» **Task to complete**
Up to and including the line with "tb = tabix.open(url)", restate the material below word for word, beginning with its first line.

» **Supplied records**
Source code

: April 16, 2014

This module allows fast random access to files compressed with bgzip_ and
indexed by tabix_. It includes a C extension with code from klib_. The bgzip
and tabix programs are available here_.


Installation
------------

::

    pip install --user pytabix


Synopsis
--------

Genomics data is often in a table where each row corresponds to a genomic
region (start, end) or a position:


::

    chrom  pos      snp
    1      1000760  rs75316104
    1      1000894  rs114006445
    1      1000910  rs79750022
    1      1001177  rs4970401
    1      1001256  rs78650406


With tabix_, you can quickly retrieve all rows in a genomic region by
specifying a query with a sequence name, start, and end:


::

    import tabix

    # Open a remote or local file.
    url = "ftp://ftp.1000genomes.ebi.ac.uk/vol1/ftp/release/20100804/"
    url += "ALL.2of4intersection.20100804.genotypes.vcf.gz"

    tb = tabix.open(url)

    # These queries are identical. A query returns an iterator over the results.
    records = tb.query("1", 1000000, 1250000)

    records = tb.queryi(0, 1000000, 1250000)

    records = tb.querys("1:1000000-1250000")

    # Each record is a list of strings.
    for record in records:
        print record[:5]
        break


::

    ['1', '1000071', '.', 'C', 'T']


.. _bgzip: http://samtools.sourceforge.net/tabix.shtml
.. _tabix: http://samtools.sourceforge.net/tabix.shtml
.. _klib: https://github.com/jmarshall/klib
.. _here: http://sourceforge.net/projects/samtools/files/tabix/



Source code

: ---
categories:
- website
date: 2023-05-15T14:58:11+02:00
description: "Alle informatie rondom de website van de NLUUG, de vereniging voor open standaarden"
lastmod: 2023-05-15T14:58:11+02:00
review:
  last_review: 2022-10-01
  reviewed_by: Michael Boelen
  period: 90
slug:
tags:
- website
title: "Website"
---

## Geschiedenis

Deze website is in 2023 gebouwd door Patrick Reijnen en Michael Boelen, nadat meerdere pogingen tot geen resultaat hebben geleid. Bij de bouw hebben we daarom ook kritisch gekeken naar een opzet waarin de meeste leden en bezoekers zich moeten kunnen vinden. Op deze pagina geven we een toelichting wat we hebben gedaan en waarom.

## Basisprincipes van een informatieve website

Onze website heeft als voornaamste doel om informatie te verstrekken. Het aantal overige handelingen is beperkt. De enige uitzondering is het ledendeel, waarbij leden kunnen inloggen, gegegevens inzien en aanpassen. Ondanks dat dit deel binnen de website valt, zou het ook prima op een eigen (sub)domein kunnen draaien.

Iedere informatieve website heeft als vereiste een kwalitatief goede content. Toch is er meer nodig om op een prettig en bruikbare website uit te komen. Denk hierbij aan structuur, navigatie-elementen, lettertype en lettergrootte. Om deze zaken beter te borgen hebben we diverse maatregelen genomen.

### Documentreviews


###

» **Answer for this exercise**
Source code

: April 16, 2014

This module allows fast random access to files compressed with bgzip_ and
indexed by tabix_. It includes a C extension with code from klib_. The bgzip
and tabix programs are available here_.


Installation
------------

::

    pip install --user pytabix


Synopsis
--------

Genomics data is often in a table where each row corresponds to a genomic
region (start, end) or a position:


::

    chrom  pos      snp
    1      1000760  rs75316104
    1      1000894  rs114006445
    1      1000910  rs79750022
    1      1001177  rs4970401
    1      1001256  rs78650406


With tabix_, you can quickly retrieve all rows in a genomic region by
specifying a query with a sequence name, start, and end:


::

    import tabix

    # Open a remote or local file.
    url = "ftp://ftp.1000genomes.ebi.ac.uk/vol1/ftp/release/20100804/"
    url += "ALL.2of4intersection.20100804.genotypes.vcf.gz"

    tb = tabix.open(url)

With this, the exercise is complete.